_Input material_:
┌──

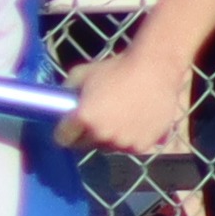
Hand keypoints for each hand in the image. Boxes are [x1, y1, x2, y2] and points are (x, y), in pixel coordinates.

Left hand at [56, 45, 191, 155]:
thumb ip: (66, 89)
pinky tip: (133, 120)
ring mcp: (123, 142)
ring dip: (108, 137)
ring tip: (118, 117)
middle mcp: (102, 134)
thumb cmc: (118, 68)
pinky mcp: (142, 146)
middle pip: (84, 145)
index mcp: (84, 118)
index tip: (68, 127)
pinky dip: (129, 139)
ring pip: (108, 147)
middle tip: (95, 119)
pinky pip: (128, 147)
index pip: (62, 139)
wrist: (155, 69)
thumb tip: (59, 100)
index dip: (64, 131)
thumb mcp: (83, 72)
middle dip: (85, 135)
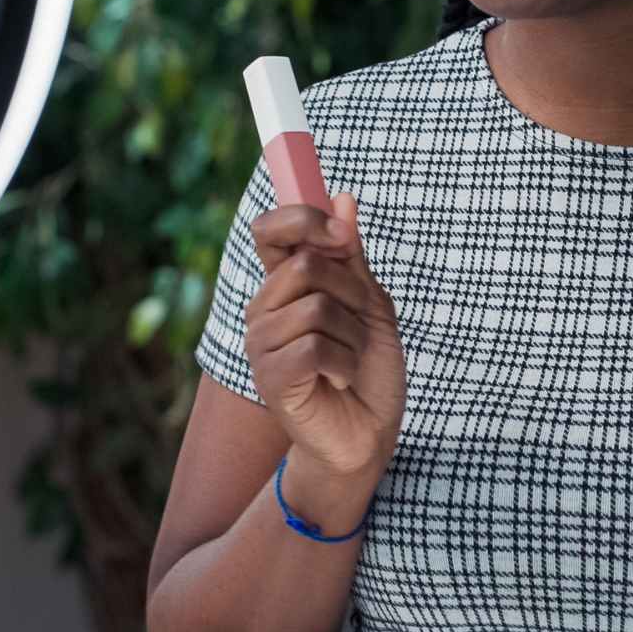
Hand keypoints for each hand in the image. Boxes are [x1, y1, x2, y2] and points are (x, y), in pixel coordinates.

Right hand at [243, 194, 406, 520]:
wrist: (370, 433)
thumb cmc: (369, 369)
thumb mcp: (370, 305)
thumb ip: (351, 257)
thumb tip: (343, 197)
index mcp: (284, 286)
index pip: (270, 230)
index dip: (301, 217)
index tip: (340, 231)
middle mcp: (265, 309)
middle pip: (306, 264)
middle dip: (351, 293)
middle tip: (358, 327)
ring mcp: (262, 344)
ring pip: (317, 306)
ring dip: (353, 335)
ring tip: (349, 361)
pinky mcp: (271, 377)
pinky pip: (315, 345)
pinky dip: (344, 363)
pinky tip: (339, 380)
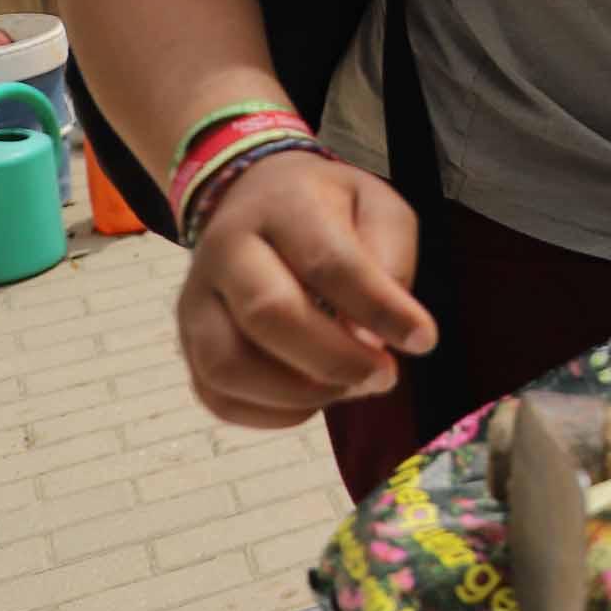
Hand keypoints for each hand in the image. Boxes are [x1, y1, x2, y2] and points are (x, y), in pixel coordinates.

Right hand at [177, 150, 436, 428]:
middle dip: (335, 359)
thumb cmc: (330, 208)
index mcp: (283, 206)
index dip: (379, 309)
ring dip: (298, 394)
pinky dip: (269, 414)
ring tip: (349, 388)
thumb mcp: (379, 206)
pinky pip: (216, 395)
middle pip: (268, 314)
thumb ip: (390, 259)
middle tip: (385, 376)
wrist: (255, 196)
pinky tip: (313, 401)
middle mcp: (226, 250)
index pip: (328, 262)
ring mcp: (196, 299)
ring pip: (228, 364)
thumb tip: (377, 337)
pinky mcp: (186, 342)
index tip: (423, 340)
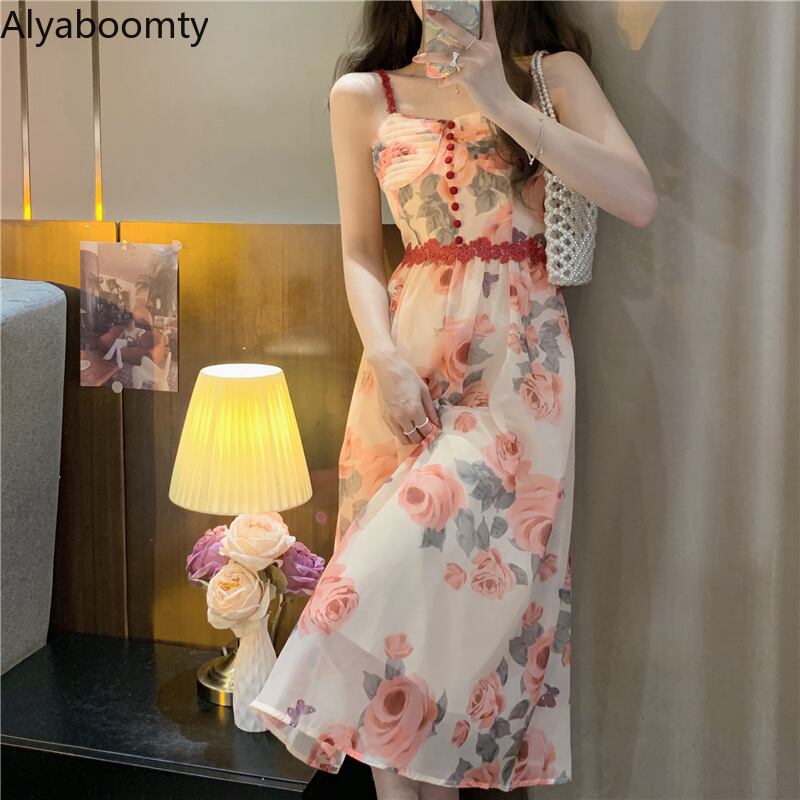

└──

_Task to complete_: Only the pictures are to be left out; all other material is to be output exactly.

_Written solution_:
Hand keypoints for each hand in the image. Boxes are [x1, y1, x2, y2] and points are (x, y), in pixel coordinates.

Left hand at [56, 45, 191, 155]:
thumb ip: (66, 89)
pinky tip: (133, 120)
ring mcp: (123, 142)
ring dip: (108, 137)
ring tip: (118, 117)
middle mcp: (102, 134)
thumb cmc: (118, 68)
pinky mcp: (142, 146)
middle pip: (84, 145)
index mcp: (84, 118)
index tip: (68, 127)
pinky dip: (129, 139)
ring pip: (108, 147)
middle tip: (95, 119)
pinky pip: (128, 147)
index pip: (62, 139)
wrist: (155, 69)
thumb tip: (59, 100)
index dip: (64, 131)
thumb mcp: (83, 72)
middle dip: (85, 135)
Hand keypoints for each hand in the image. Boxes are [x1, y1, x2, y2] and points are (x, y), in pixel coordinates.

Right hand at [243, 194, 406, 520]:
wrist: (370, 433)
thumb cmc: (369, 369)
thumb mcp: (370, 305)
thumb ip: (351, 257)
thumb tip: (343, 197)
index mcp: (284, 286)
index pip: (270, 230)
index dip: (301, 217)
index tip: (340, 231)
middle mcp: (265, 309)
middle pip: (306, 264)
middle dip: (351, 293)
middle tip: (358, 327)
ring mcp: (262, 344)
ring pip: (317, 306)
ring dip: (353, 335)
ring tip: (349, 361)
pinky mcp: (271, 377)
pinky pip: (315, 345)
pinky dip: (344, 363)
pinky tip: (339, 380)
Hand keypoints for each hand in the image. Boxes are [x1, y1, x2, y2] and points are (x, y), in pixel coordinates.

Right hand at [177, 150, 436, 428]:
middle dip: (335, 359)
thumb cmc: (330, 208)
index mcp: (283, 206)
index dip: (379, 309)
ring dip: (298, 394)
pinky dip: (269, 414)
ring tip: (349, 388)
thumb mcp: (379, 206)
pinky pip: (216, 395)
middle pip: (268, 314)
thumb ip: (390, 259)
middle tip: (385, 376)
wrist: (255, 196)
pinky tip: (313, 401)
middle mcp: (226, 250)
index pip: (328, 262)
ring mcp: (196, 299)
ring pip: (228, 364)
thumb tip: (377, 337)
pinky mcp: (186, 342)
index tip: (423, 340)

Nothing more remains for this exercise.